I want to implement the following job/resource scheduling problem:
- A DAG of jobs where edges encode precedence relations.
- Jobs may be executed in parallel if they do not have a precedence relation
- Multiple resource pools, each pool containing one or more similar resources.
- A job may depend on one or more resources from one or more pools. I.e. job J1 says something like: "I need 2 resources from pool P1 and 7 resources from pool P2."
- A job may express that it wants exactly the same resources as one of their immediate predecessors.

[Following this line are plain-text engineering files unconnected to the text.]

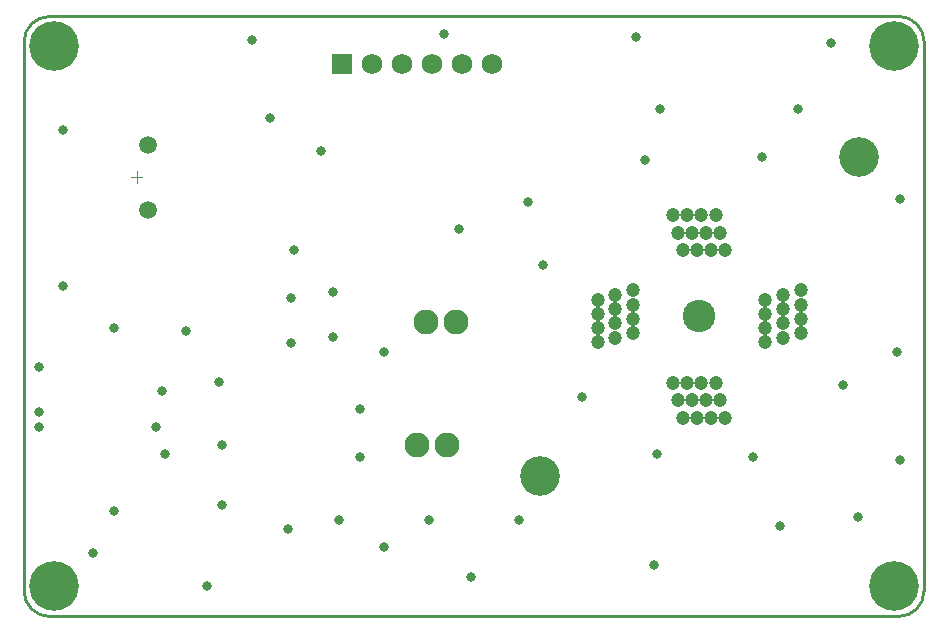
<source format=gbs>
G04*
G04 #@! TF.GenerationSoftware,Altium Limited,Altium Designer,21.3.2 (30)*
G04*
G04 Layer_Color=16711935*
%FSLAX24Y24*%
%MOIN*%
G70*
G04*
G04 #@! TF.SameCoordinates,FFBA0EC0-682D-4AE7-A023-BFB846BD403B*
G04*
G04*
G04 #@! TF.FilePolarity,Negative*
G04*
G01*
G75*
%ADD10C,0.0100*%
%ADD15C,0.0020*%
%ADD33R,0.0690X0.0690*%
%ADD34C,0.0690*%
%ADD35C,0.1084*%
%ADD36C,0.1320*%
%ADD37C,0.0474*%
%ADD38C,0.0592*%
%ADD39C,0.0830*%
%ADD40C,0.1655*%
%ADD41C,0.0330*%
D10*
X10846Y30000D02*
G03*
X10000Y29154I0J-846D01*
G01*
Y10846D02*
G03*
X10846Y10000I846J0D01*
G01*
X40000Y29154D02*
G03*
X39154Y30000I-846J0D01*
G01*
Y10000D02*
G03*
X40000Y10846I0J846D01*
G01*
X10846Y30000D02*
X39154D01*
X10846Y10000D02*
X39154D01*
X10000Y10846D02*
Y29154D01*
X40000Y10846D02*
Y29154D01*
D15*
X13554Y24638D02*
X13947D01*
X13750Y24441D02*
Y24835D01*
D33*
X20600Y28400D02*
D03*
D34*
X21600D02*
D03*
X22600D02*
D03*
X23600D02*
D03*
X24600D02*
D03*
X25600D02*
D03*
D35*
X32500Y20000D02*
D03*
D36*
X37815Y25315D02*
D03*
X27185Y14685D02*
D03*
D37*
X31634Y23386D02*
D03*
X31791Y22795D02*
D03*
X31949Y22205D02*
D03*
X32106Y23386D02*
D03*
X32264Y22795D02*
D03*
X32421Y22205D02*
D03*
X32579Y23386D02*
D03*
X32736Y22795D02*
D03*
X32894Y22205D02*
D03*
X33051Y23386D02*
D03*
X33209Y22795D02*
D03*
X33366Y22205D02*
D03*
X35886Y20866D02*
D03*
X35295Y20709D02*
D03*
X34705Y20551D02*
D03*
X35886Y20394D02*
D03*
X35295Y20236D02*
D03*
X34705Y20079D02*
D03*
X35886Y19921D02*
D03*
X35295Y19764D02*
D03*
X34705Y19606D02*
D03*
X35886Y19449D02*
D03*
X35295Y19291D02*
D03*
X34705Y19134D02*
D03*
X33366Y16614D02*
D03*
X33209Y17205D02*
D03*
X33051Y17795D02*
D03*
X32894Y16614D02*
D03*
X32736Y17205D02*
D03*
X32579Y17795D02*
D03*
X32421Y16614D02*
D03*
X32264Y17205D02*
D03*
X32106Y17795D02*
D03*
X31949Y16614D02*
D03*
X31791Y17205D02*
D03*
X31634Y17795D02*
D03*
X29114Y19134D02*
D03*
X29705Y19291D02*
D03*
X30295Y19449D02*
D03*
X29114Y19606D02*
D03*
X29705Y19764D02*
D03*
X30295Y19921D02*
D03*
X29114Y20079D02*
D03*
X29705Y20236D02*
D03*
X30295Y20394D02*
D03*
X29114Y20551D02*
D03*
X29705Y20709D02*
D03*
X30295Y20866D02*
D03*
D38*
X14144Y25721D02*
D03*
Y23556D02*
D03*
D39*
X23400Y19800D02*
D03*
X24400D02*
D03*
X24100Y15700D02*
D03*
X23100D02*
D03*
D40*
X11000Y11000D02*
D03*
Y29000D02*
D03*
X39000D02*
D03*
Y11000D02*
D03*
D41*
X30400Y29300D02*
D03*
X36900Y29100D02*
D03*
X35800Y26900D02*
D03*
X31200D02*
D03*
X16100Y11000D02*
D03*
X12300Y12100D02*
D03*
X11300Y26200D02*
D03*
X18200Y26600D02*
D03*
X13000Y19600D02*
D03*
X11300Y21000D02*
D03*
X13000Y13500D02*
D03*
X14700Y15400D02*
D03*
X14600Y17500D02*
D03*
X15400Y19500D02*
D03*
X18900Y20600D02*
D03*
Y19100D02*
D03*
X16500Y17800D02*
D03*
X16600Y15700D02*
D03*
Y13700D02*
D03*
X21200Y15300D02*
D03*
X18800Y12900D02*
D03*
X22000Y12300D02*
D03*
X24900Y11300D02*
D03*
X31000Y11700D02*
D03*
X35200Y13000D02*
D03*
X37800Y13300D02*
D03*
X39200Y15200D02*
D03*
X39100Y18800D02*
D03*
X39200Y23900D02*
D03*
X37300Y17700D02*
D03*
X34300Y15300D02*
D03*
X31100Y15400D02*
D03*
X28600Y17300D02*
D03*
X27300Y21700D02*
D03*
X26800Y23800D02*
D03*
X24000Y29400D02*
D03*
X17600Y29200D02*
D03*
X19900Y25500D02*
D03*
X19000Y22200D02*
D03*
X24500Y22900D02*
D03*
X22000Y18800D02*
D03*
X21200Y16900D02*
D03*
X30700Y25200D02*
D03*
X34600Y25300D02*
D03*
X10500Y16800D02*
D03*
X20500Y13200D02*
D03*
X23500D02*
D03*
X26500D02*
D03*
X20300Y20800D02*
D03*
X10500Y18300D02*
D03*
Y16300D02*
D03*
X20300Y19300D02*
D03*
X14400Y16300D02*
D03*
M02*

</source>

I.e. job J2 might say "I need 1 resource from pool P1, but it must be one of the resources that job J1 got assigned." As a simplification I assume that job J2 must be a direct successor of J1 for this kind of constraint.
- A resource dependency can be read or write or both or "don't care"
- When job J1 says that it writes to resources from pool P1 and its successor job J2 has a read dependency on "the same resource as J1 got from P1". In between, the resource is not available for other jobs for writing because resources are stateful.
- I don't know the execution time of each job in advance and there are also no priorities nor deadline requirements on the jobs.
I am looking for:
- a way to express this problem in a formal domain,
- an offline schedulability test that answers the question whether a job graph can be executed with the given requirements and constraints.
- a suggestion for an online scheduling algorithm
If there were no resource pools, but only 1 resource of each type, the problem would probably be much simpler. I am familiar with the basics in graph theory and simple dataflow analysis algorithms.
I think I'd modify your description by introducing the concept of "named resources" where a named resource is a name and a collection of unnamed resources. Then jobs can depend on named and unnamed resources, and every named resource must stay resident from the time that the first job using it starts to the time that the last job using it ends.
Formally, we have
- n jobs J = {0, 1, …, n-1}
- an irreflexive, transitive precedence relation ≺ on J
- a set of resource types R
- a set of names X
- a map A from R to ℕ indicating the available resources (where ℕ = {0, 1, 2, …} is the natural numbers)
- a map U from J to ℕR indicating unnamed resource requirements (ℕR is maps from R to ℕ)
- a map Y from J to 2X indicating named resource requirements (2X is subsets of X)
- a map Z from X to ℕR indicating the composition of named resources.
For checking schedule feasibility, there's no reason to run jobs in parallel. Therefore, what we want is a linear extension of < of ≺ that fits. In formal terms closer to what a solver could handle, we would define < from a bijection π from J to {0, 1, …, n-1} that satisfies
- for all jobs j1 ≺ j2, we have π(j1) < π(j2) [< is a linear extension]
- for each time t in {0, 1, …, n-1}, the resources in use do not exceed what's available. Formally (urgh), for each named resource x ∈ X, let sx and ex be the minimum and maximum values of {π(j) | j ∈ J ∧ x ∈ Y(j)} [i.e., the time of each job that depends on x]. Then for all t, we want
∑x ∈ X [sx ≤ t ≤ ex] Z(x) + U(π-1(t)) ≤ A,
where [condition] is the Iverson bracket (1 if the condition is met, else 0) and ≤ is the standard partial order on vectors.
To test schedule feasibility, I'd feed something like this formulation to a CP-SAT solver (e.g., https://developers.google.com/optimization/cp/cp_solver).
To schedule online, I'd use a variant of Dijkstra's Banker's algorithm that uses the offline test to see whether it's safe to start a job whose dependencies are finished. This will get the parallelism back since it may be OK to start multiple jobs.